Dataset excerpts:
<<<<
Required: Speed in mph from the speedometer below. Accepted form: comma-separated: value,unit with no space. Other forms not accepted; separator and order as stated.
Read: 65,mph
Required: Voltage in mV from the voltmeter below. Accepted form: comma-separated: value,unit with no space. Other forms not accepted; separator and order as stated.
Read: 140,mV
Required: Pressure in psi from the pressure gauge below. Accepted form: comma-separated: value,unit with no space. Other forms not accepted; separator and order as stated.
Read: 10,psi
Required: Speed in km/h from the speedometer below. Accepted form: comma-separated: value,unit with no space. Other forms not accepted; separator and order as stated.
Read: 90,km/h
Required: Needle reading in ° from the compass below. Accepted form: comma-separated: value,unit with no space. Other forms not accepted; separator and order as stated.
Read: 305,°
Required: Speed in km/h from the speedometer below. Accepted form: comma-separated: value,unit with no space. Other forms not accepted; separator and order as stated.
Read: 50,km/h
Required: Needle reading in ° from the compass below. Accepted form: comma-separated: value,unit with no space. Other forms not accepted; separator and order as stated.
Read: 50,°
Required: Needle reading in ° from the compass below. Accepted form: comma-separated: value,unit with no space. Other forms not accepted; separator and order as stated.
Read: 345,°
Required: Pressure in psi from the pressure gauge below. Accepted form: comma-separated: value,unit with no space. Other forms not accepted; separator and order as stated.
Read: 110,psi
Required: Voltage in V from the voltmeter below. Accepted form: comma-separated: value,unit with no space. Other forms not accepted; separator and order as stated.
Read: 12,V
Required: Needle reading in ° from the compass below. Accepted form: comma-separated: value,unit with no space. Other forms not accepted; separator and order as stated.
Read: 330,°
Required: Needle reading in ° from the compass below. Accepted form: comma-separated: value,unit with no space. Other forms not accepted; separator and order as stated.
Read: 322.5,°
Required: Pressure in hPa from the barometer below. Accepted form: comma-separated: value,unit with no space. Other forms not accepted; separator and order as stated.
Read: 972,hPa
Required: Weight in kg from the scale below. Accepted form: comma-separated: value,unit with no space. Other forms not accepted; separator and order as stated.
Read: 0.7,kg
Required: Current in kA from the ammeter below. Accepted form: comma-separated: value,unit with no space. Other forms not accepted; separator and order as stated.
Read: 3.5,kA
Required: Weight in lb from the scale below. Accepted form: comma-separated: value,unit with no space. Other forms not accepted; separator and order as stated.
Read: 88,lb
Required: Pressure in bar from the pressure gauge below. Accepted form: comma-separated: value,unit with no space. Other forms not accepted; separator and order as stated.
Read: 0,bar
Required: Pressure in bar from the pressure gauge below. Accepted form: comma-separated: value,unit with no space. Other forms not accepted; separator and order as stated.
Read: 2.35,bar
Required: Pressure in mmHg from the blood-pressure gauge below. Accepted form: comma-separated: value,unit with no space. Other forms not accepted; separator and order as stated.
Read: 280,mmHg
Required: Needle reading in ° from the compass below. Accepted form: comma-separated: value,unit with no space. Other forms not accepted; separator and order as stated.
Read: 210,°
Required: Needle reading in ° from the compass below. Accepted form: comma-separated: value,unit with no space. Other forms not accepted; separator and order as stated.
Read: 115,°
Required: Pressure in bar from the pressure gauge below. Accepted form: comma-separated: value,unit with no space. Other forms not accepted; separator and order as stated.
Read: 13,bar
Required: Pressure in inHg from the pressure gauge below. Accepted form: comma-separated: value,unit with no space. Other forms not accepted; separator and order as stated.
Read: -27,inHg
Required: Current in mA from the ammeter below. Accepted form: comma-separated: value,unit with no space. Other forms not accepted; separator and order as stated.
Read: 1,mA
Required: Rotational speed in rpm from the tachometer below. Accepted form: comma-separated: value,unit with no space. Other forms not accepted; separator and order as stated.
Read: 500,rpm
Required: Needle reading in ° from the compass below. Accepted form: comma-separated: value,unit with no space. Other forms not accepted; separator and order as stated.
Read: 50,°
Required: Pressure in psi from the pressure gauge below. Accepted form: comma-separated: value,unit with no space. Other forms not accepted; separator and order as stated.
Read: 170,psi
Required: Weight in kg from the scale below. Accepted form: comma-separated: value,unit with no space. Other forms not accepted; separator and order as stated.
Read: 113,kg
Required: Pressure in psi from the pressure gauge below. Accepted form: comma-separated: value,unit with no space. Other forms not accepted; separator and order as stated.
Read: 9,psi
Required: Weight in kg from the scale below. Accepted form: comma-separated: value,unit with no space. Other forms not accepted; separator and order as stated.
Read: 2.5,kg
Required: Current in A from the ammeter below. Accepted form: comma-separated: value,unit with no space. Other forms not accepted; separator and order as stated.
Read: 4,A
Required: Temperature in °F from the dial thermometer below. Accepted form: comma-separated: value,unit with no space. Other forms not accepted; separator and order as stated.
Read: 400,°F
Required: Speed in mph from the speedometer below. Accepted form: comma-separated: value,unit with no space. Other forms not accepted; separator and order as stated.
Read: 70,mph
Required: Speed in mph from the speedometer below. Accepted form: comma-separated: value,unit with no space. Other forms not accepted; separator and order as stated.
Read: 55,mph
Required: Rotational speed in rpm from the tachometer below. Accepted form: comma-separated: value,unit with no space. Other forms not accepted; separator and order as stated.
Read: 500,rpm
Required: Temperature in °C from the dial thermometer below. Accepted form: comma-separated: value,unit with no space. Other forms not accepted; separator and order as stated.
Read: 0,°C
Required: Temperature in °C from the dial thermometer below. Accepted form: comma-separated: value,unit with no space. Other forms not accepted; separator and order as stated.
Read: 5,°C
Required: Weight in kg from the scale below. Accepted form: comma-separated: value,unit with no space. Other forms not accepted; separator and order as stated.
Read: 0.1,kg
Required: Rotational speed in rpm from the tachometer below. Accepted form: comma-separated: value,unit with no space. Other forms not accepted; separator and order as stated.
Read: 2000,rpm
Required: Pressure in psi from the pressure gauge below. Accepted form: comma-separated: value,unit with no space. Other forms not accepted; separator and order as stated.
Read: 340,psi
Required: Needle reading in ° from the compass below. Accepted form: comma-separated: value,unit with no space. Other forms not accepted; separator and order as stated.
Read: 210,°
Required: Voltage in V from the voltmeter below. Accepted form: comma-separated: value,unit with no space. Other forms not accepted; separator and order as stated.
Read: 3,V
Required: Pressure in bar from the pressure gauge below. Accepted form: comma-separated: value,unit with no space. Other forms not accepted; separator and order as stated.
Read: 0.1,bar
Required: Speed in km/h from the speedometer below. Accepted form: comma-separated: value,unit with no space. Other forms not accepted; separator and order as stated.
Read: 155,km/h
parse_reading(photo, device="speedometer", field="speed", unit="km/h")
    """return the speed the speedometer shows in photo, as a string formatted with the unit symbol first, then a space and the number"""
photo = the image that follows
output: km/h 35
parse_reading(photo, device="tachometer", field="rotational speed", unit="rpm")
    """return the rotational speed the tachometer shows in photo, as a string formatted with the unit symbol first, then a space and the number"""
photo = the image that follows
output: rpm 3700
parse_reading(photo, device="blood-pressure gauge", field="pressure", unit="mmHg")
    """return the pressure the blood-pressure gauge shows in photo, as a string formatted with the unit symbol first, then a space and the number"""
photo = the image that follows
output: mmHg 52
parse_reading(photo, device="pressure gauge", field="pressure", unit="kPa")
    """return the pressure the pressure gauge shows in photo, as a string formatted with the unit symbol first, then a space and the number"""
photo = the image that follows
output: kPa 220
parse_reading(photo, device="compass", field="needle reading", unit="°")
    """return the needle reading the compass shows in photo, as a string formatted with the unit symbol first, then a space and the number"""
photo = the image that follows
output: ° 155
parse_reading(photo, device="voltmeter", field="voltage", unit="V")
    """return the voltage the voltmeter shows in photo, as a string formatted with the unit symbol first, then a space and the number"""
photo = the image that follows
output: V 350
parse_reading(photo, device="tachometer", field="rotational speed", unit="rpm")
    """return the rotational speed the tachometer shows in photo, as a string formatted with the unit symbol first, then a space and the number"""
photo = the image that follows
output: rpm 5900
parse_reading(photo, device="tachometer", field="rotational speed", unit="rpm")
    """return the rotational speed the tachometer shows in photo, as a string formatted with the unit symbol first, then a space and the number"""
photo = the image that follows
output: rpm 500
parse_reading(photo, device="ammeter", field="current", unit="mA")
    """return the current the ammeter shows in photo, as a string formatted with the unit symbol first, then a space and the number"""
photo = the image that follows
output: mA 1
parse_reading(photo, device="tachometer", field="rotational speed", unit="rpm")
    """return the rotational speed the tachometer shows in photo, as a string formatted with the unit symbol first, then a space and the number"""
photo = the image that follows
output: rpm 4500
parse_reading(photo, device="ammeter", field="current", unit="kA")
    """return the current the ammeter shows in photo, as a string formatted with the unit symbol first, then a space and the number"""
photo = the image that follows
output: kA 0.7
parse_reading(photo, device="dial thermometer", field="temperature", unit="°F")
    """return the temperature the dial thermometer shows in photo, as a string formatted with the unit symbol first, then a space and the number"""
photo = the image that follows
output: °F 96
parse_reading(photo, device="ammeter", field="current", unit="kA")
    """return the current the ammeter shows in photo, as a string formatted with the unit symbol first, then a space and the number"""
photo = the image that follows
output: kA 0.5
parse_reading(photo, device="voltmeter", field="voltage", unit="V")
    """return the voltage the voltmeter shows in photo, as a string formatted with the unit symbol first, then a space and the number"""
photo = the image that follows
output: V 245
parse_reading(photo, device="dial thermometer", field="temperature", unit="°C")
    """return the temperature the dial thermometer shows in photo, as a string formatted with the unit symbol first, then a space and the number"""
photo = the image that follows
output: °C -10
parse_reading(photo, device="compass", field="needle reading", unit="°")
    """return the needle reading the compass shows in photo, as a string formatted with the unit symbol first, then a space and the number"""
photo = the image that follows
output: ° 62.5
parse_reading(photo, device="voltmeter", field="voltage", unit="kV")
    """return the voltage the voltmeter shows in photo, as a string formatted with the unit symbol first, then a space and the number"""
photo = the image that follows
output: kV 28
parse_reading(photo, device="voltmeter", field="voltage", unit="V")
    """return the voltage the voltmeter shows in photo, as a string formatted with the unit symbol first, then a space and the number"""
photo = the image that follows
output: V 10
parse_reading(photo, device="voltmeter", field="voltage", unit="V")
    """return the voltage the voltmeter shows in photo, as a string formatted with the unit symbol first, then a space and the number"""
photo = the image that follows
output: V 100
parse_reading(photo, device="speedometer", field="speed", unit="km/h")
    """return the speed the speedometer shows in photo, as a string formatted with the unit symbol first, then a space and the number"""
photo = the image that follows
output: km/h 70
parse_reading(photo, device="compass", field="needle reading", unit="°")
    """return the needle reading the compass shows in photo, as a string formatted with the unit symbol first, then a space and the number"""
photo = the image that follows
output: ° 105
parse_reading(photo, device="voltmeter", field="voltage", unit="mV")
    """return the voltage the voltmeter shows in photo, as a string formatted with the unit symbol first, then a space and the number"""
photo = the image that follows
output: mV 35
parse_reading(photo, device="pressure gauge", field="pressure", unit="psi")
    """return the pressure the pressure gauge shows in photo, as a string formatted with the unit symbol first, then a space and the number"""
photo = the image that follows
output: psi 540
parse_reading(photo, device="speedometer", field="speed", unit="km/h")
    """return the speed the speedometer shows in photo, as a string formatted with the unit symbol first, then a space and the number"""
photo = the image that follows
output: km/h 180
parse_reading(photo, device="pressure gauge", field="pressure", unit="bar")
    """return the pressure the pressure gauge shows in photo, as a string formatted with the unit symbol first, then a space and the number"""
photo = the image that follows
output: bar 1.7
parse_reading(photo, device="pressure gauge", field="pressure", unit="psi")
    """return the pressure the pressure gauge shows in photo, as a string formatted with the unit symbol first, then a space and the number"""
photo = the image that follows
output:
>>>>
Directive: List every line above that contains the string "inHg", copying each one in full.

Written solution:
Required: Pressure in inHg from the pressure gauge below. Accepted form: comma-separated: value,unit with no space. Other forms not accepted; separator and order as stated.
Read: -27,inHg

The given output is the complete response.